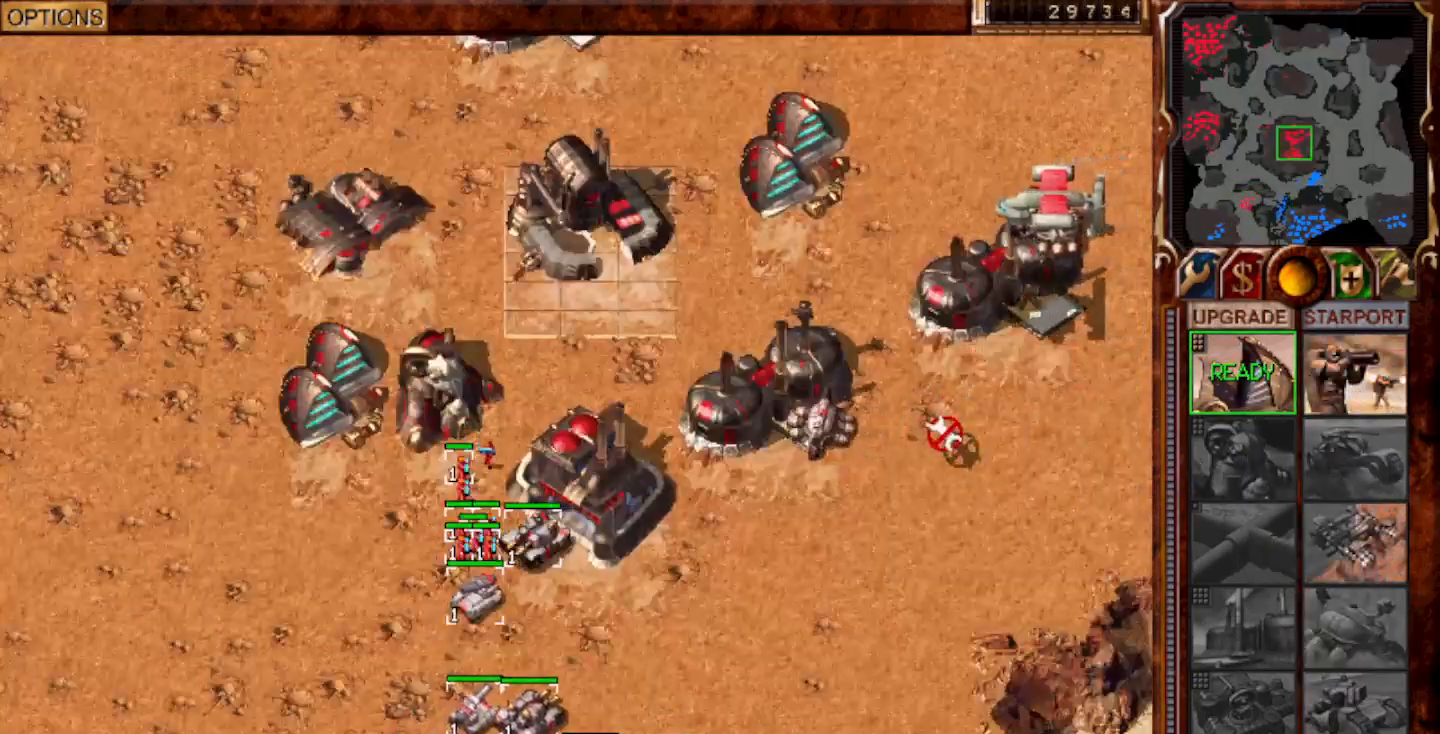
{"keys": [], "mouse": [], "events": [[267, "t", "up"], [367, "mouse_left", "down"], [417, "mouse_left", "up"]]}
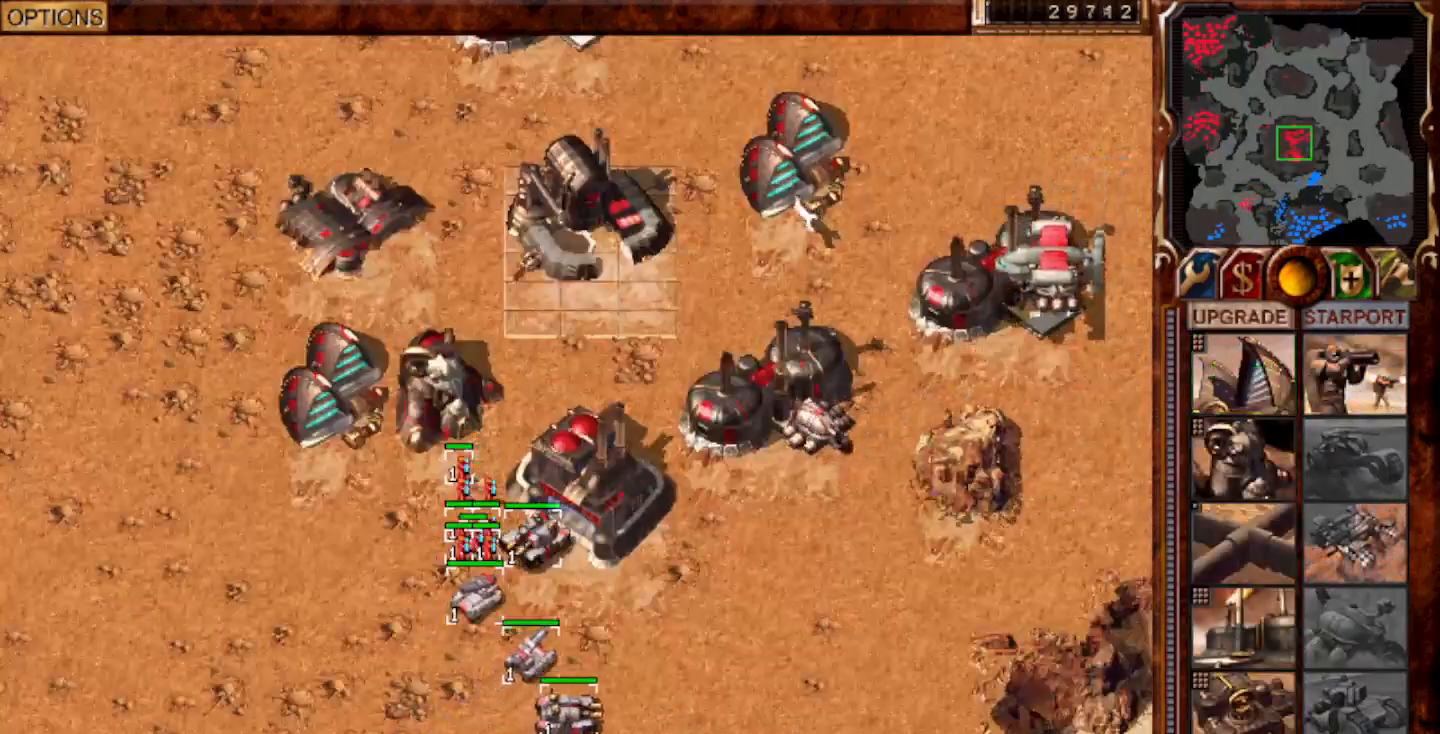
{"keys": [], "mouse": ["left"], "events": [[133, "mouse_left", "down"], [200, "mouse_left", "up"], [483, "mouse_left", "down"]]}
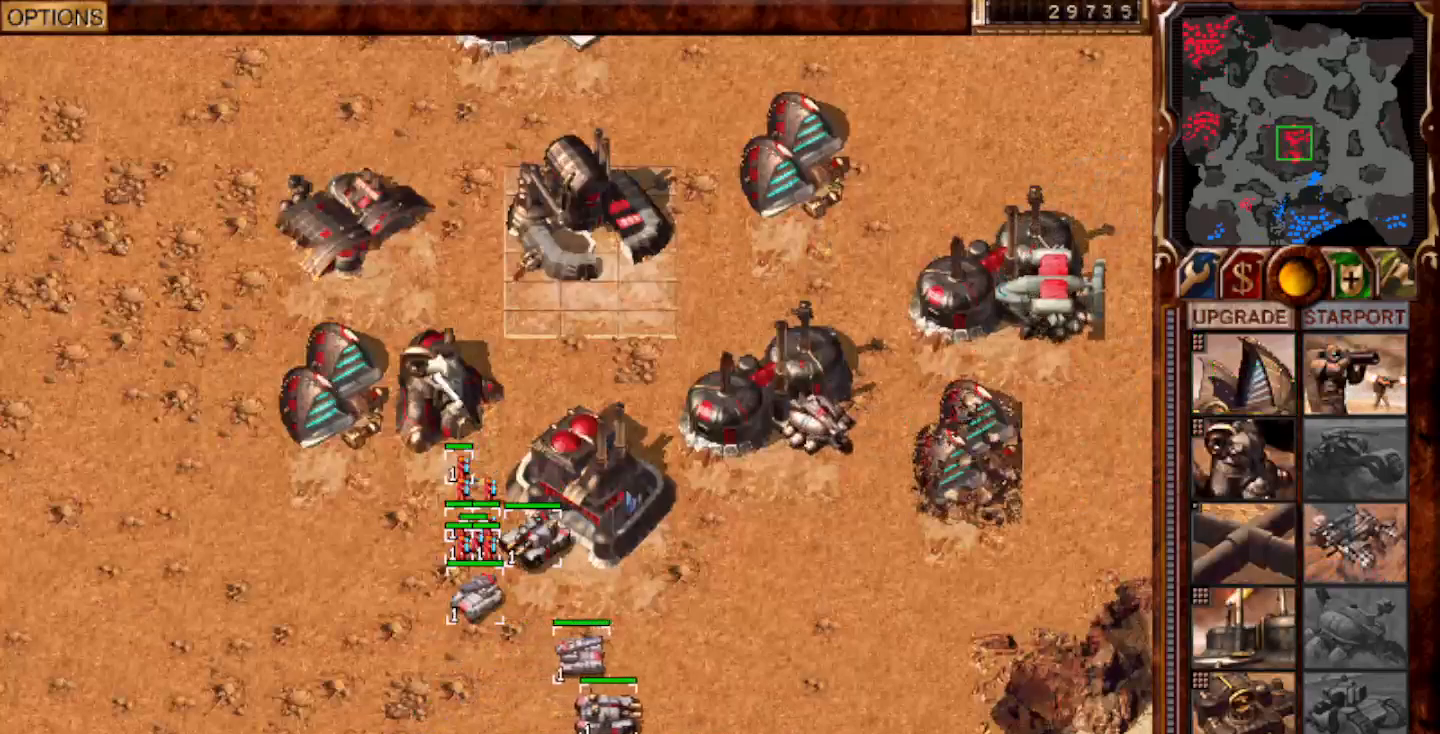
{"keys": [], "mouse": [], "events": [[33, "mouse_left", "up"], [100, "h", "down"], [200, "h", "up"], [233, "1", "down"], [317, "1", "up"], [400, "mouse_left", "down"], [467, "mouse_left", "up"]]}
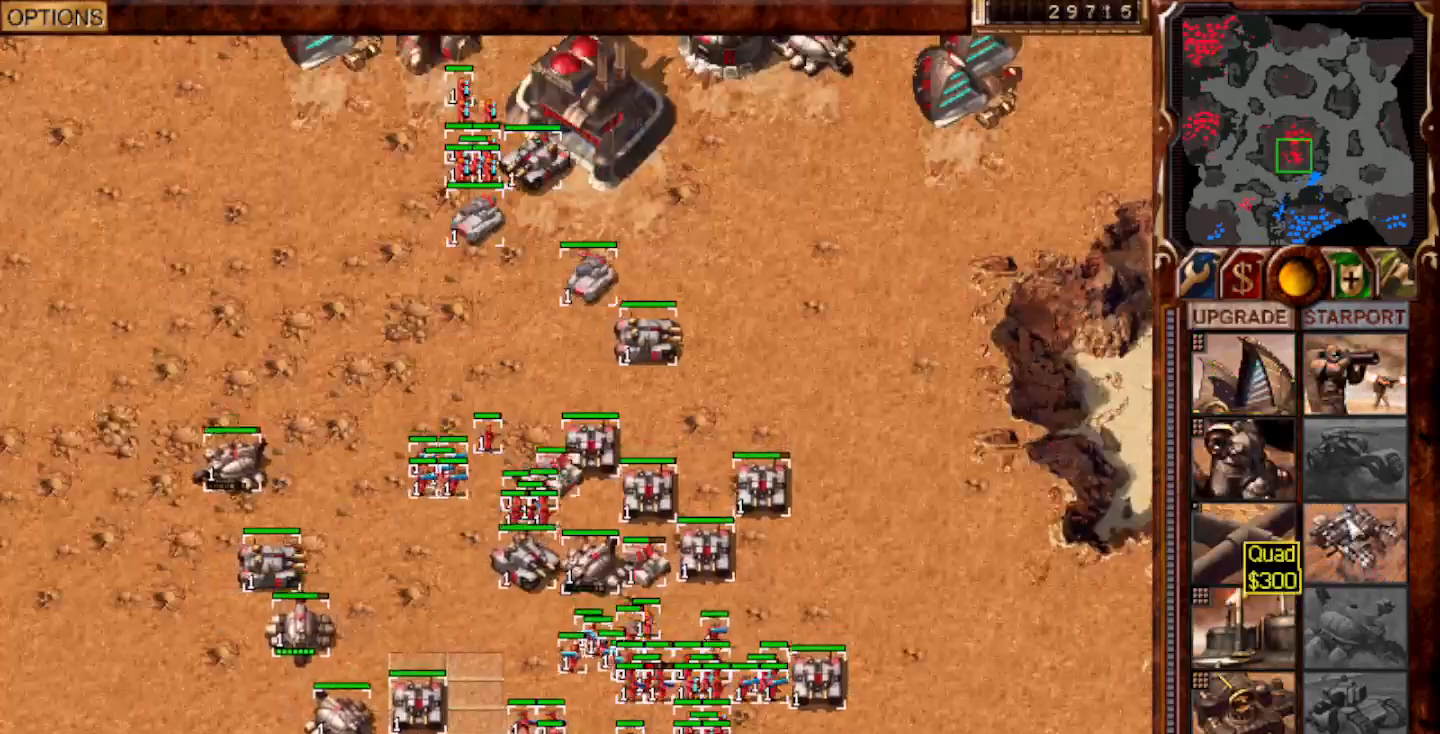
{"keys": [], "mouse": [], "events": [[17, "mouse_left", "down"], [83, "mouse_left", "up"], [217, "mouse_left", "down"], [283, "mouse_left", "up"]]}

> _WHAT TO WORK ON_:
Please return the lines above exactly, with the pictures omitted.

> _EXERCISE SOLUTION_:
{"keys": [], "mouse": [], "events": [[267, "t", "up"], [367, "mouse_left", "down"], [417, "mouse_left", "up"]]}
{"keys": [], "mouse": ["left"], "events": [[133, "mouse_left", "down"], [200, "mouse_left", "up"], [483, "mouse_left", "down"]]}
{"keys": [], "mouse": [], "events": [[33, "mouse_left", "up"], [100, "h", "down"], [200, "h", "up"], [233, "1", "down"], [317, "1", "up"], [400, "mouse_left", "down"], [467, "mouse_left", "up"]]}
{"keys": [], "mouse": [], "events": [[17, "mouse_left", "down"], [83, "mouse_left", "up"], [217, "mouse_left", "down"], [283, "mouse_left", "up"]]}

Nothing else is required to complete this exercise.